[[ Document text open ]]

To postpone profiling from the start of the app:
In the main menu, choose Debug > Performance and Diagnostics (or, on the keyboard, press Alt+F2).
In the Performance and Diagnostics hub, next to GPU Usage, select the settings link.
Under GPU Profiling Configuration, on the General property page, clear the Begin profiling at app start check box to postpone profiling.
At this time, you can't postpone profiling for Direct3D 12 apps.
After you run your app under the GPU Usage tool, an additional link becomes available in the bottom portion of the GPU Usage tool window. To start collecting profiling information, choose the Start link in the Start collecting additional detailed GPU Usage Data message.
Hardware and driver support
The following GPU hardware and drivers are supported:
|Vendor||GPU description||Driver version required|
|Intel®||4th Generation Intel® Core Processors ('Haswell')
- Intel® HD Graphics (GT1)
- Intel® HD Graphics 4200 (GT2)
- Intel® HD Graphics 4400 (GT2)
- Intel® HD Graphics 4600 (GT2)
- Intel® HD Graphics P4600 (GT2)
- Intel® HD Graphics P4700 (GT2)
- Intel® HD Graphics 5000 (GT3)
- Intel® Iris™ Graphics 5100 (GT3)
- Intel® Iris™ Pro Graphics 5200 (GT3e)

[[ Document text closed ]]

*What to do:*
**A)** According to the GPU profiling instructions, what does clearing the "Begin profiling at app start" check box accomplish, and for which apps is this option unavailable?
**B)** Write the next part of the GPU profiling guide, picking up right after its last line.
The listing is not used for any of this.

[[ Given entries open ]]

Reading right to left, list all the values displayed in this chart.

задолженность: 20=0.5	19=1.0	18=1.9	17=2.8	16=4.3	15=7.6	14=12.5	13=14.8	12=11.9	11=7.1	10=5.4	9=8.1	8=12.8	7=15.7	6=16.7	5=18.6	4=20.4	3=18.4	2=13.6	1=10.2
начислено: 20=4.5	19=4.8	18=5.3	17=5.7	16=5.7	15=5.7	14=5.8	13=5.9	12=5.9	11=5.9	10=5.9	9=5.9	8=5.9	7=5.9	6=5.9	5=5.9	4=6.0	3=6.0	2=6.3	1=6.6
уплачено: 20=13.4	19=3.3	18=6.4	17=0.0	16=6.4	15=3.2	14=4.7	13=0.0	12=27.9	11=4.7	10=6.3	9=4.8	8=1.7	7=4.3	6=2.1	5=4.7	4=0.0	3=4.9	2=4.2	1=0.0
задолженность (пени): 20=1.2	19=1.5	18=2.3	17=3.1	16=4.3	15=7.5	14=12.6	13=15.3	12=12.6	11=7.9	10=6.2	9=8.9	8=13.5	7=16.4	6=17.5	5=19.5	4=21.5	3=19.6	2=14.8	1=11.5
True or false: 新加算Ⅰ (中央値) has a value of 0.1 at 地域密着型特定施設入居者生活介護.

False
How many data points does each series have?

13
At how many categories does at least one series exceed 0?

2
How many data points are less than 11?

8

[[ Given entries closed ]]

*Answers:*
**A)** Clearing the "Begin profiling at app start" check box postpones profiling, so that it does not start when the app starts. This option is currently unavailable for Direct3D 12 apps.

**B)**
|(use latest drivers)|
|AMD®||Most since the AMD Radeon™ HD 7000-series (excludes AMD Radeon™ HD 7350-7670)
AMD Radeon™ GPU, AMD FirePro™ GPUs, and AMD FirePro GPU accelerators featuring Graphics Core Next (GCN) architecture
AMD® E-Series and AMD A-series Accelerated Processing Units (APUs) featuring Graphics Core Next (GCN) architecture ('Kaveri', 'Kabini', 'Temash' , 'Beema', 'Mullins')
|14.7 RC3 or later|
|NVIDIA®||Most since the NVIDIA® GeForce® 400-series
NVIDIA® GeForce® GPUs, NVIDIA Quadro® GPUs and NVIDIA® Tesla™ GPU accelerators featuring Fermi™, Kepler™, or Maxwell™ architecture
|343.37 or later|
Multi-GPU configurations, such as NVIDIA® SLI™ and AMD Crossfire™, aren't supported at this time. Hybrid graphics setups, such as NVIDIA® Optimus™ and AMD Enduro™, are supported.